Where'd You Go, Bernadette by Maria Semple

     You've never met a literary character like Bernadette Fox.  She's a certified genius, but she's also highly eccentric.  She lives in a decaying mansion with her Microsoft engineer husband and their 15 year-old daughter in Seattle.  Bernadette is slightly agoraphobic - most of her personal errands are managed through a "virtual assistant" in India - and her condition deteriorates when the family begins to plan a vacation.  Their daughter, Bee, insists they visit sunny Antarctica, and Bernadette isn't exactly looking forward to the big trip.

     To make matters worse, she can't seem to stay out of neighborhood drama.  Their neighbor, Audrey, claims that Bernadette tried to run her over with a car, and the other parents at Bee's pre-prep school complain that Ms. Fox is not as involved with the school community as she should be.  Basically, everyone in Seattle hates the misunderstood creative genius.  Except Bee.  Bee knows that her mom is weird, but she also knows that Bernadette would do absolutely anything for her only daughter.  Bee even says that she and her mom are best friends!
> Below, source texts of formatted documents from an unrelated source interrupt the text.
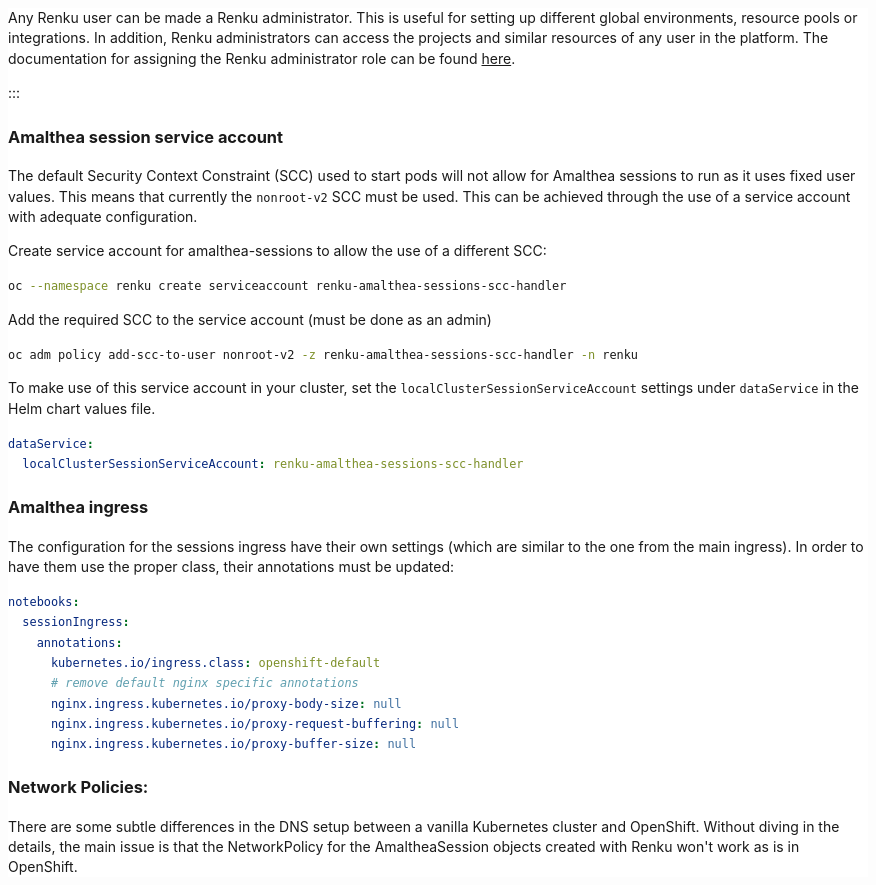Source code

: Any Renku user can be made a Renku administrator. This is useful for setting up
different global environments, resource pools or integrations. In addition,
Renku administrators can access the projects and similar resources of any user
in the platform. The documentation for assigning the Renku administrator role
can be found [here](/docs/admins/operation/user-management).

:::

### Amalthea session service account

The default Security Context Constraint (SCC) used to start pods will not allow
for Amalthea sessions to run as it uses fixed user values. This means that
currently the `nonroot-v2` SCC must be used. This can be achieved through the
use of a service account with adequate configuration.

Create service account for amalthea-sessions to allow the use of a different
SCC:

```bash
oc --namespace renku create serviceaccount renku-amalthea-sessions-scc-handler
```

Add the required SCC to the service account (must be done as an admin)

```bash
oc adm policy add-scc-to-user nonroot-v2 -z renku-amalthea-sessions-scc-handler -n renku
```

To make use of this service account in your cluster, set the
`localClusterSessionServiceAccount` settings under `dataService` in the Helm chart values file.

```yaml
dataService:
  localClusterSessionServiceAccount: renku-amalthea-sessions-scc-handler
```

### Amalthea ingress

The configuration for the sessions ingress have their own settings (which are
similar to the one from the main ingress). In order to have them use the proper
class, their annotations must be updated:

```yaml
notebooks:
  sessionIngress:
    annotations:
      kubernetes.io/ingress.class: openshift-default
      # remove default nginx specific annotations
      nginx.ingress.kubernetes.io/proxy-body-size: null
      nginx.ingress.kubernetes.io/proxy-request-buffering: null
      nginx.ingress.kubernetes.io/proxy-buffer-size: null

```

### Network Policies:

There are some subtle differences in the DNS setup between a vanilla Kubernetes
cluster and OpenShift. Without diving in the details, the main issue is that the
NetworkPolicy for the AmaltheaSession objects created with Renku won't work as
is in OpenShift.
     On the eve of their Antarctic Adventure, Bernadette disappears, seemingly without a trace.  But Bee knows that her mother would never abandon her family, so she begins her own private investigation of Bernadette's disappearance.  She gathers emails, letters, and other correspondences between her mother and various people to shed some light on her mother's state of mind, and possibly her whereabouts.  Told mostly through the voices of those who encountered her, Where'd You Go, Bernadette presents a wildly entertaining account of what happens when "an artist doesn't create."

     Bernadette Fox is like your crazy-cool aunt who wears giant sunglasses and a headscarf and self-medicates, but who will also surprise you by knowing the lyrics to a lesser-known Beatles song and offering witty commentary at unexpected moments.  She's fascinating, and the more I learned about her along the way, the more involved I became.  She is chic, glamorous, and stoic, but she's also charmingly flawed.  The formatting takes a minute to get used to - fragmented conversations, emails, lists, and letters - but it comes together perfectly and mimics the fragmented state of the characters.  Bernadette lives completely inside her head, but as readers, we rarely get a glimpse of her in first person.  That's ok, though, because the characters' perceptions of Bernadette are equally interesting and entertaining.

     Bernadette's adventure is both cynical and heartwarming, silly and poignant.  I am truly disappointed that the story is over because Bernadette is infectious, unpredictable, and she's definitely one of my new favorite literary characters.  But it's really not that surprising considering Maria Semple's resume (she has written for Saturday Night Live and Arrested Development).  No one is more qualified to create such perfectly quirky characters. 

     Where'd You Go, Bernadette will be released on August 14, 2012.